> **ОТРЫВОК**

А весь первый этаж центра будет социальной направленности. Первая штука, которую мне много лет хотелось сделать, — это пекарня, потому что у нас в деревне проблемы с хлебом. Меня все время спрашивают в комментариях, почему жители не могут печь его дома, но мы понимаем, что, сидя в квартире с электропечкой, рассуждать о деревне можно сколько угодно. А если ты живешь с настоящей русской печью и умеешь ставить хлеб, как это делали твои бабушки, когда он настаивается еще с вечера, а потом вымешивается… Короче, уже давно не пекут хлеб в русских печах. И если у тебя нет машины и возможности съездить в город или соседнюю деревню в магазин, ты будешь покупать семь булок хлеба и морозить их на неделю.
А я хочу, чтобы деревня ела свежий хлеб и желательно со свежим маслом от своей коровы. Но успеем ли мы запустить производство хлеба до момента, когда вся скотина из деревни исчезнет, я не знаю.
— А почему она должна исчезнуть?
— Потому, что скотина требует больших расходов и большого труда. И в какой-то момент люди приходят к тому, что лучше пить пастеризованное молоко, а мясо брать у соседа, который еще не сдался и заколет свою телку: тогда мы купим мясо на всю зиму, положим его в погреб.
Так вот, при пекарне будет магазин. У нас в деревне был магазин — его закрыли в 2015 году. Дело в том, что он не зарабатывает деньги, потому что большинство людей все товары брали в долг, а часть долгов, естественно, не возвращалась. Поэтому никто не хочет в деревнях открывать магазины. Но мы попробуем организовать туда доставку продуктов под заказ — чтобы люди приходили за конкретными вещами, которые им правда нужны.
Еще там будет штука, которую мы назвали «массажным кабинетом»: специальное пространство, которые мы отводим под услуги. Один день там будет парикмахерская, когда надо — маникюр, когда надо — массаж. Все надо мной смеются: «Ну, в смысле, кому нужен маникюр в деревне?» А вот у моей сотрудницы, например, есть специальный чемоданчик, с которым она ездит девчонкам по деревням делать маникюр.
— А почему женщинам в деревне не может захотеться сделать маникюр?
— Это все стереотипы. Конечно, обычно в деревне у людей нет времени на себя — у них скотина, дети, хозяйство. Но я заметила, когда к нам приезжала съемочная команда немцев — все красавцы под два метра ростом, — и мы с ними пришли на производство, там даже бабули были с прическами. Если в деревне знают, что к нам могут приехать гости, это повод заботиться о себе. Значит нужно дать им такую возможность. И я готова с радостью отдать под это пространство в центре: «Анжела, пожалуйста, это твой маникюрный кабинет по вторникам». Все то, что существует в городе, в деревне тоже есть — просто по-другому выглядит. Все эти блага цивилизации мы можем притащить туда.

> **РАБОТА С ОТРЫВКОМ**
A: Назовите все услуги, которые, судя по отрывку, будут оказывать в пространстве под названием «массажный кабинет».
B: Изложите содержание отрывка в двух предложениях.
C: Ответьте на вопросы по отрывку:
(i) В каком году в деревне закрыли магазин?
(ii) Почему скотина может исчезнуть из деревни?
(iii) По каким дням Анжеле предлагают маникюрный кабинет?
Записи ниже для работы не понадобятся.

> **СПИСОК ЗАПИСЕЙ**
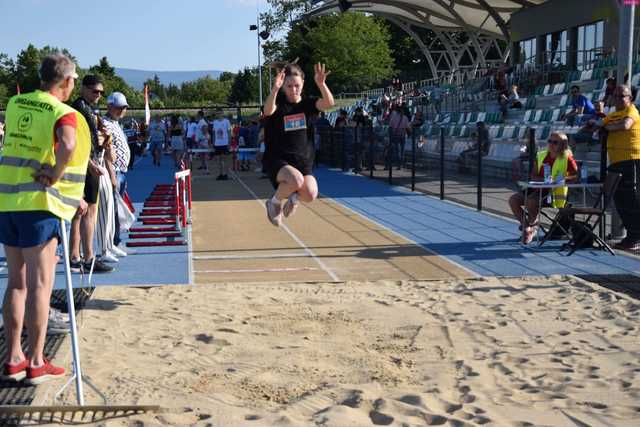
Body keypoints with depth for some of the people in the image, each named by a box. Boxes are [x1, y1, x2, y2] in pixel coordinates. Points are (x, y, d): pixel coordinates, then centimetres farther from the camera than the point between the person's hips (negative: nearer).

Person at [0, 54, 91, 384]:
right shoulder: (64, 114, -10)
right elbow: (67, 145, -31)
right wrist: (55, 176, -15)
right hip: (39, 204, -6)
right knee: (40, 284, 0)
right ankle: (36, 363, 4)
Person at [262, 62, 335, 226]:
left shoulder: (307, 103, 3)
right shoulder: (278, 102, -5)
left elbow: (329, 103, -16)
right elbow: (268, 110, -30)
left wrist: (321, 84, -35)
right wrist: (275, 88, -48)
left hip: (303, 161, 3)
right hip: (277, 160, -3)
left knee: (310, 195, -23)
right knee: (296, 179, -35)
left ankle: (294, 197, 15)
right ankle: (274, 202, -3)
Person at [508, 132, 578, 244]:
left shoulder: (567, 158, -4)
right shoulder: (541, 155, 12)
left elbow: (576, 176, -9)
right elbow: (534, 176, 11)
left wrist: (564, 179, -25)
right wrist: (544, 180, -10)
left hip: (554, 192, -7)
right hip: (538, 188, 7)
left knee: (531, 201, -33)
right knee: (513, 199, -12)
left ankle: (531, 226, -6)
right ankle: (527, 225, 2)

> **ОТВЕТЫ ПО ЗАДАНИЯМ**
A: Парикмахерская, маникюр, массаж.

B: На первом этаже центра будут пекарня, чтобы деревня ела свежий хлеб, и магазин при ней с доставкой продуктов под заказ, ведь прежний деревенский магазин закрыли в 2015 году из-за долгов, которые люди не возвращали. Там же появится пространство для услуг: в разные дни в нем будут работать парикмахерская, маникюр и массаж, потому что все, что есть в городе, в деревне тоже есть, просто выглядит по-другому.

C:
(i) В 2015 году.
(ii) Скотина требует больших расходов и большого труда.
(iii) По вторникам.